UNAF Women's Club Tournament
- Founded: 2007
- Region: North Africa (UNAF)
- Teams: 4
- Current champions: ASF Sahel (1st title)
- Most championships: ASE Alger Centre FC Berrechid ASF Sahel (1 title each)
- Website: unaf-foot.com

= UNAF Women's Club Tournament =

The UNAF Women's Club Tournament (دورة إتحاد شمال إفريقيا للأندية للسيدات) is an international club women's association football club competition run by the Union of North African Football Federations (UNAF). The top club sides from North Africa's football women's leagues are invited to participate in this competition.

==History==
The competition started in 2007 after decision of the UNAF committee. The three first editions were held successfully.
The 2010 UNAF Women's Club Tournament, initially held from 12 to 18 July 2010 in Morocco was postponed because of the withdrawal on first of Wadi Degla from Egypt which were replaced by the Moroccan team Raja CA. however ASE Alger Centre from Algeria declared to withdraw, so the organisation committee declared the tournament cancelled.
The 2011 UNAF Women's Club Tournament, initially held in May 2011 was cancelled also but because Tunisian Revolution, however, UNAF negotiated with a Tunisian champion AS Banque de l'Habitat to organize the competition in Aïn Draham from 23 June to 3 July but it was finally cancelled too.

==Finals==

UNAF Women's Club Tournament finals
| Season | Winners | Score | Runners-up | Venue | Attendance |
|---|---|---|---|---|---|
| 2007 | MAR FC Berrechid | ^{n/a} | ALG ASE Alger Centre | El Menzah Stadium, Tunis |  |
| 2008 | ALG ASE Alger Centre | ^{n/a} | TUN CS ISSEPC Kef | 20 August Stadium, Algiers |  |
| 2009 | TUN ASF Sahel | ^{n/a} | EGY Wadi Degla | Suez |  |
| 2010 | Postponed |  |  | Morocco | — |
| 2011 | Canceled because Tunisian Revolution |  |  | Municipal Stadium, Aïn Draham | — |

' A round-robin tournament determined the final standings.

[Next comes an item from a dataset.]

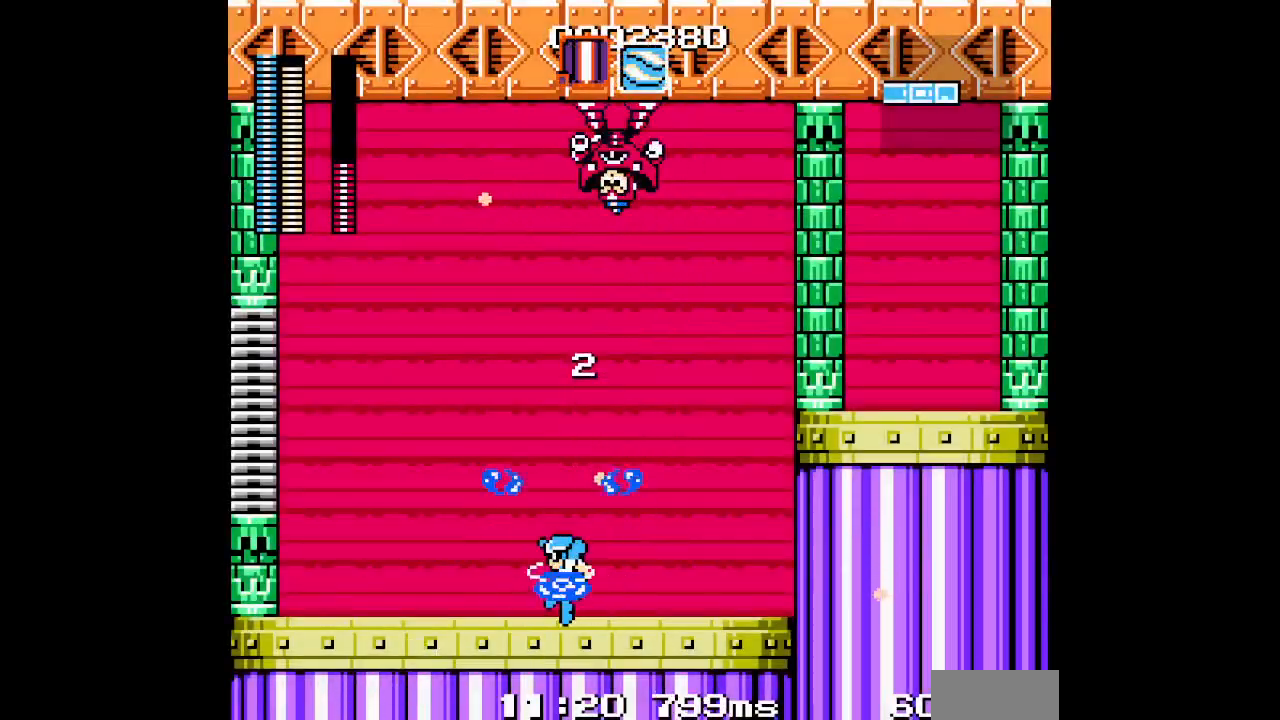
{"buttons": [], "events": []}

==Records and statistics==
===Performance by club===

| Num | Club | Winners | Runners-up | Years won | Years runners-up |
| 1 | ALG ASE Alger Centre | 1 | 1 | 2008 | 2007 |
| 2 | MAR FC Berrechid | 1 | 0 | 2007 |  |
| TUN ASF Sahel | 2009 |  |
| 4 | TUN CS ISSEPC Kef | 0 | 1 |  | 2008 |
| EGY Wadi Degla |  | 2009 |

===Performance by nation===

| Num | Nation | Winners | Runners-up |
| 1 | ALG Algeria | 1 | 1 |
| TUN Tunisia | 1 | 1 |
| 3 | MAR Morocco | 1 | 0 |
| 4 | EGY Egypt | 0 | 1 |

==Maghreb Women's Club Tournament==
The tournament was a related annual competition held in Aïn Defla, Algeria from 2010 to 2012. Women's clubs from Algeria, Morocco and Tunisia took part in these three editions. Afak Relizane won the tournament twice in 2010 and 2012 while ASE Alger Centre won once in 2011.